§ **What you need to do**
Gather every line of the records below that contains the string "name", copying each such line in full.

---------- Data entries

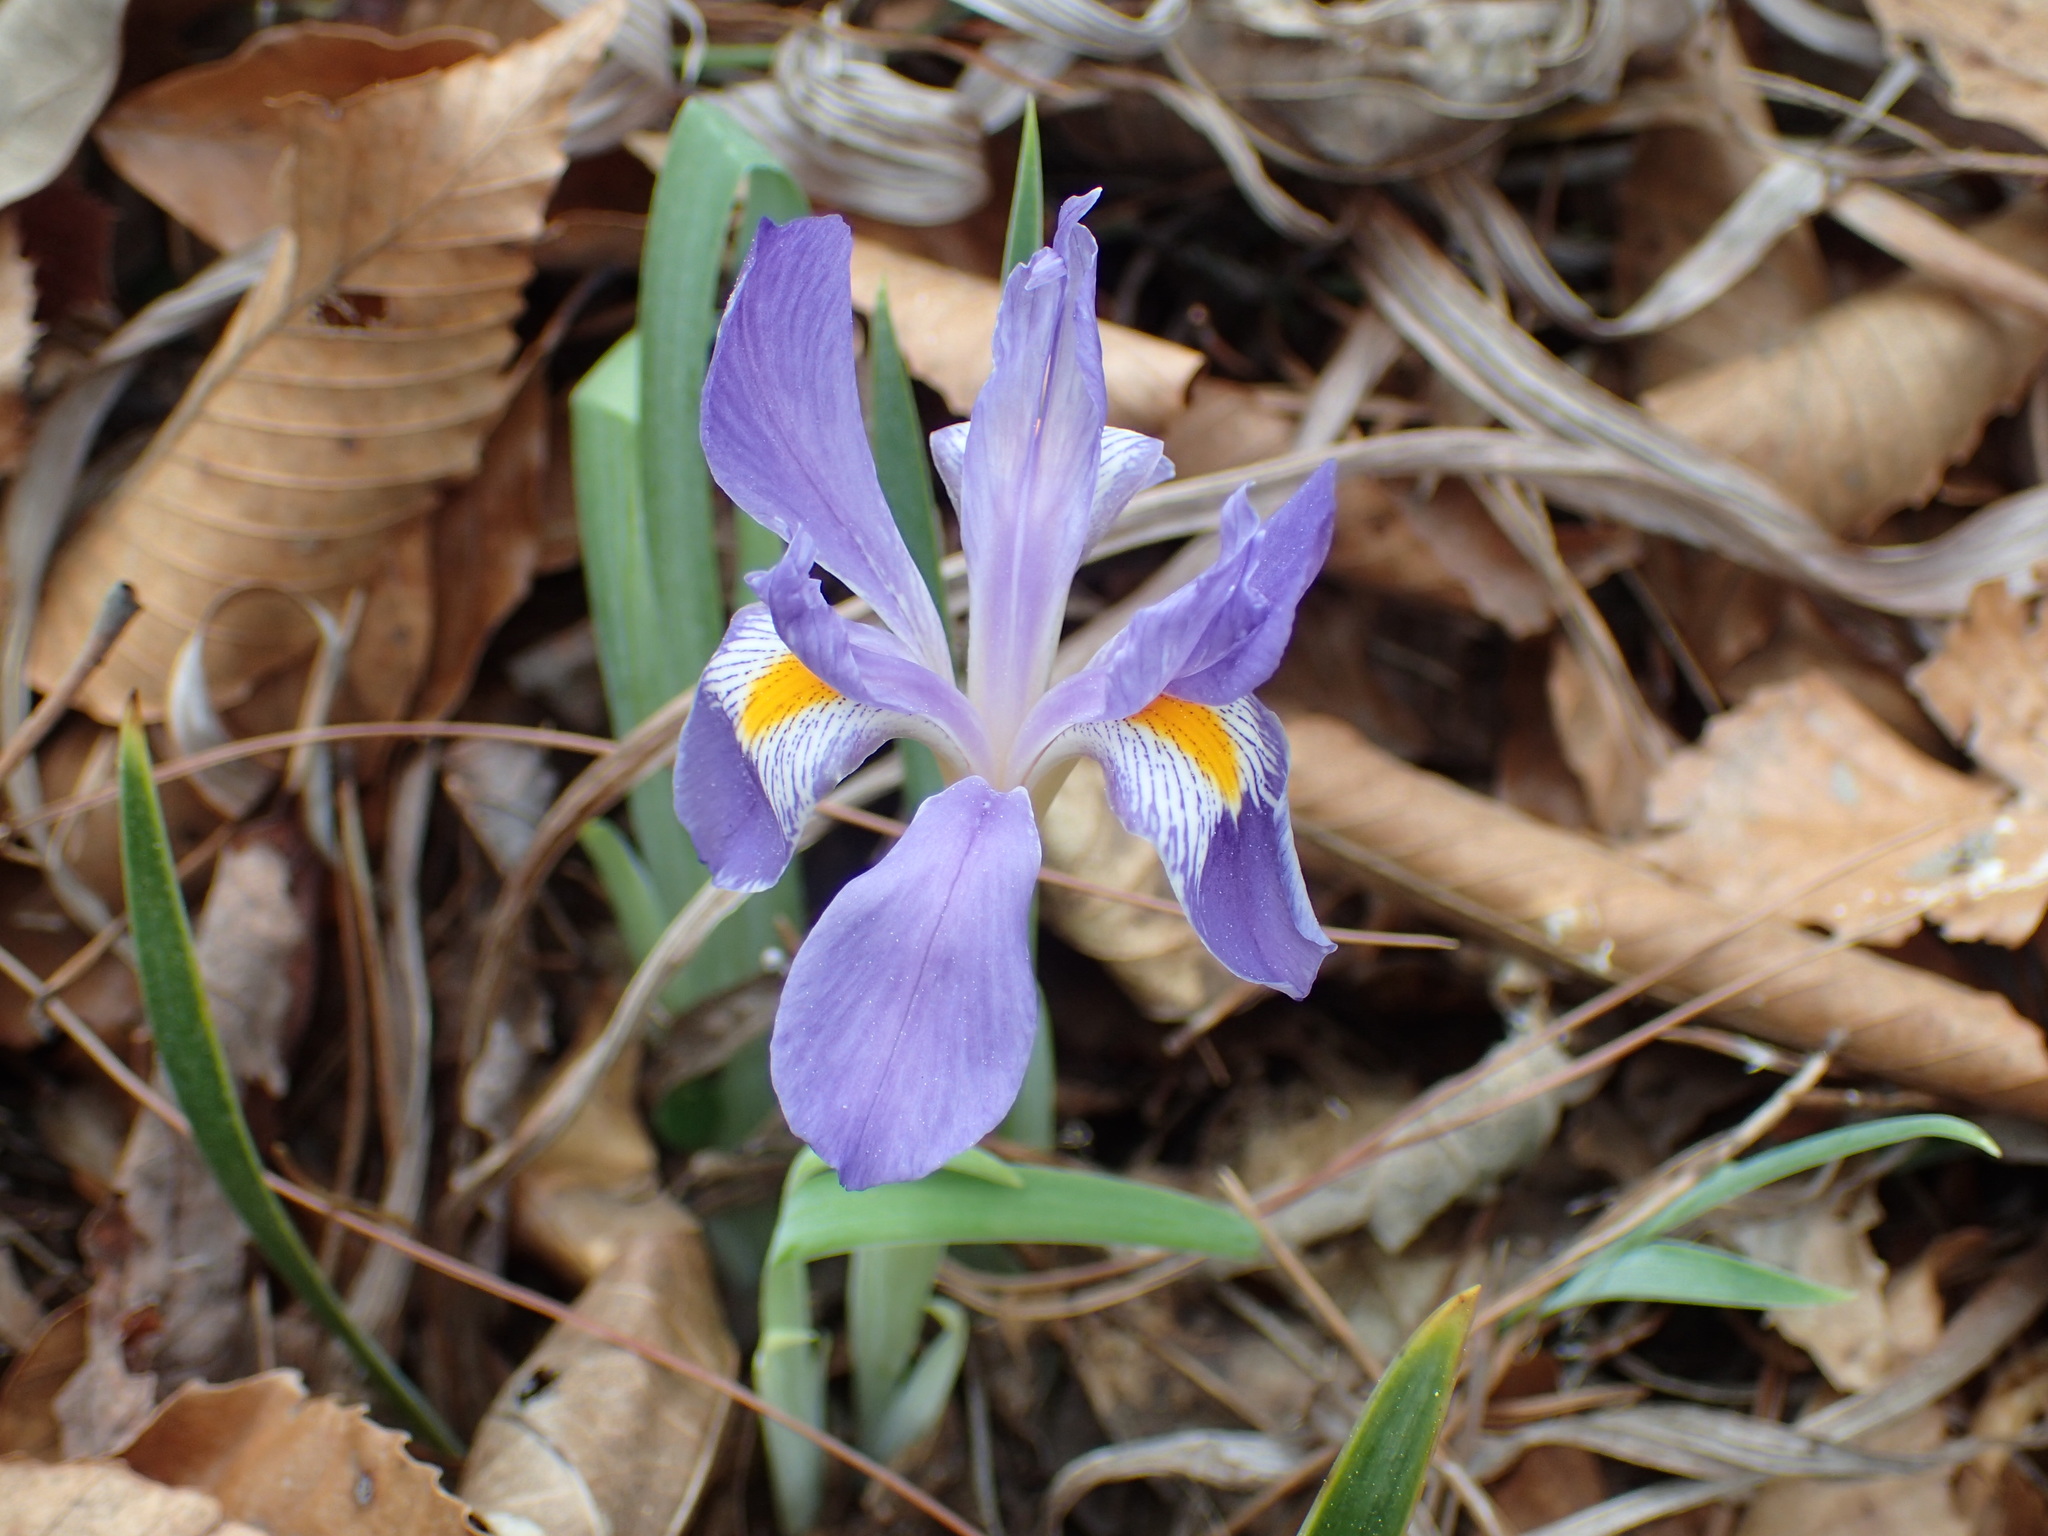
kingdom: Plantae
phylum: Tracheophyta
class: Liliopsida
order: Asparagales
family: Iridaceae
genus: Iris
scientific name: Iris verna
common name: Dwarf iris
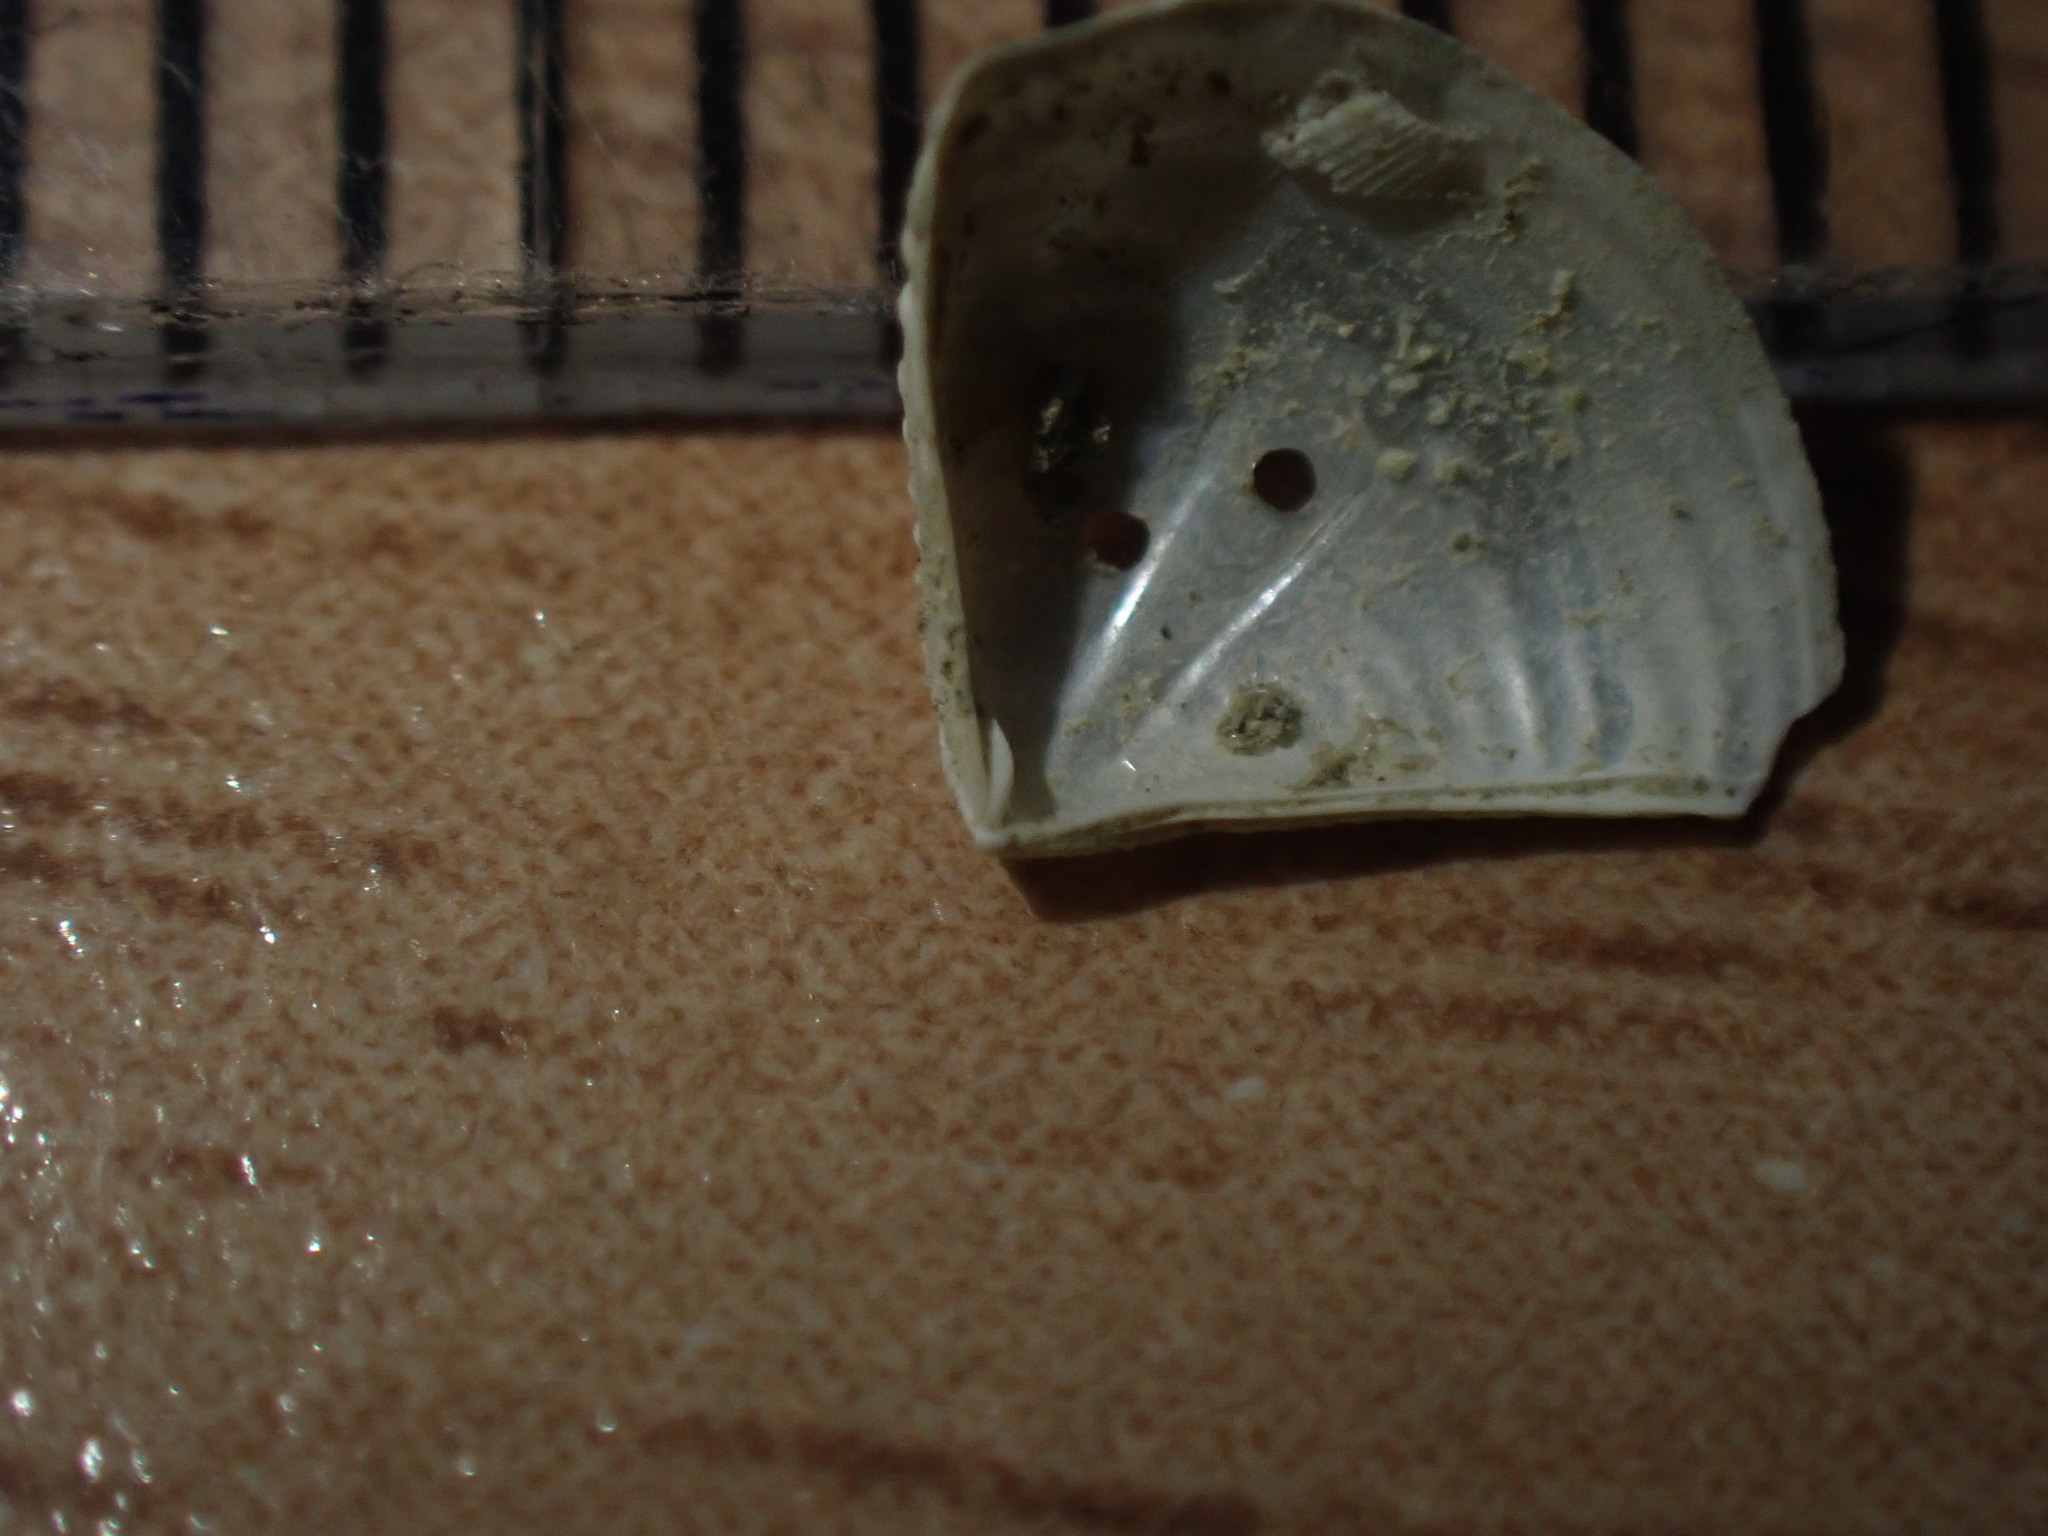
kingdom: Animalia
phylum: Mollusca
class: Bivalvia
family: Myochamidae
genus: Myadora
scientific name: Myadora novaezelandiae
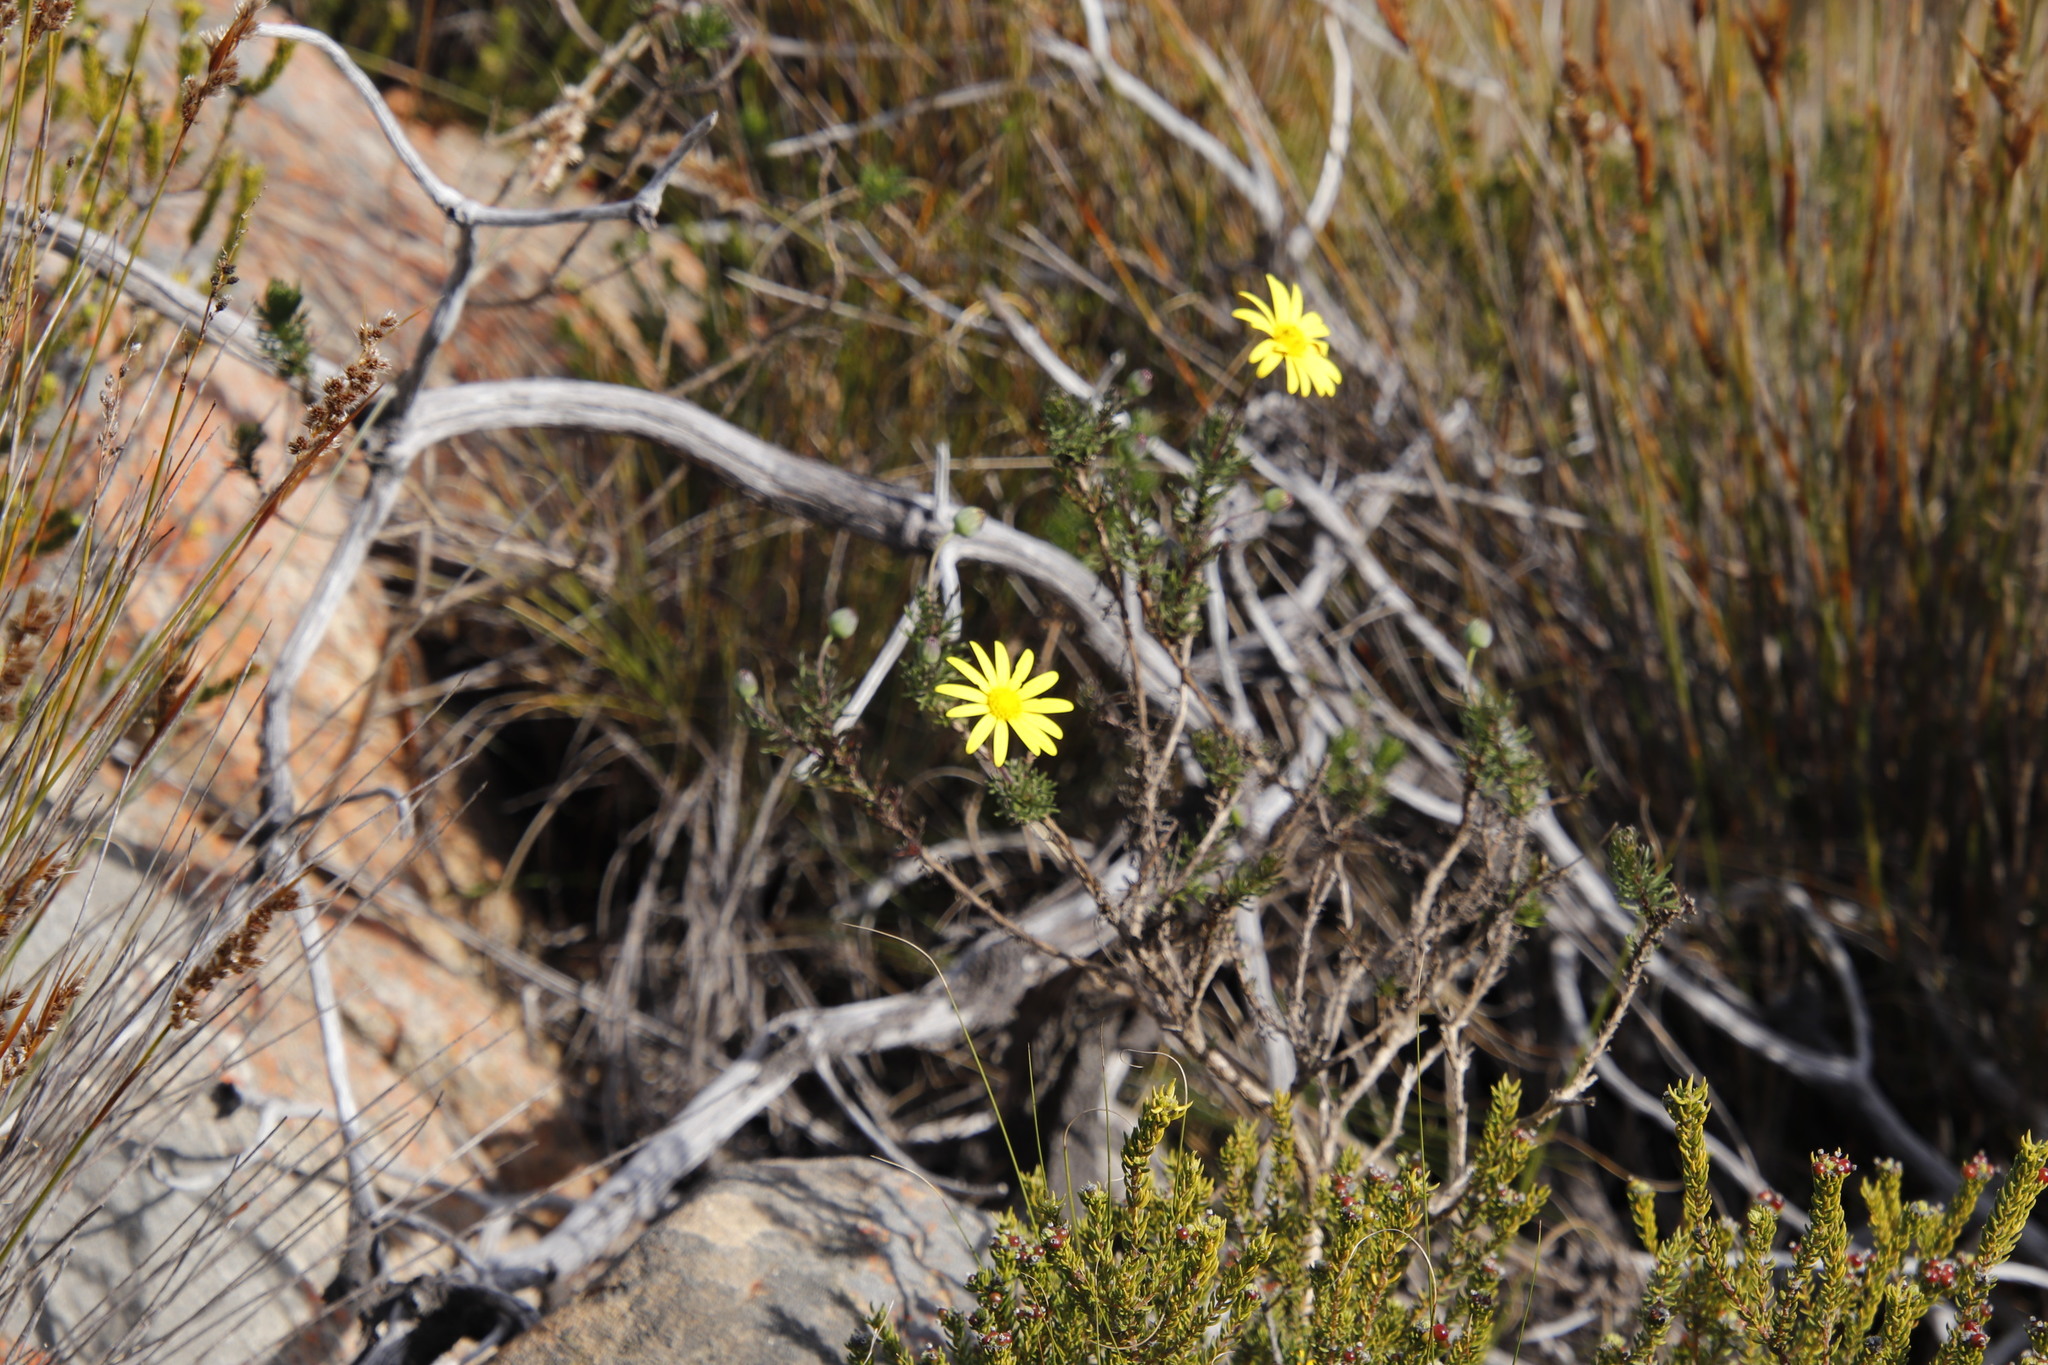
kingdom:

--------------------

§ **Problem solution**
scientific name: Iris verna
common name: Dwarf iris
scientific name: Myadora novaezelandiae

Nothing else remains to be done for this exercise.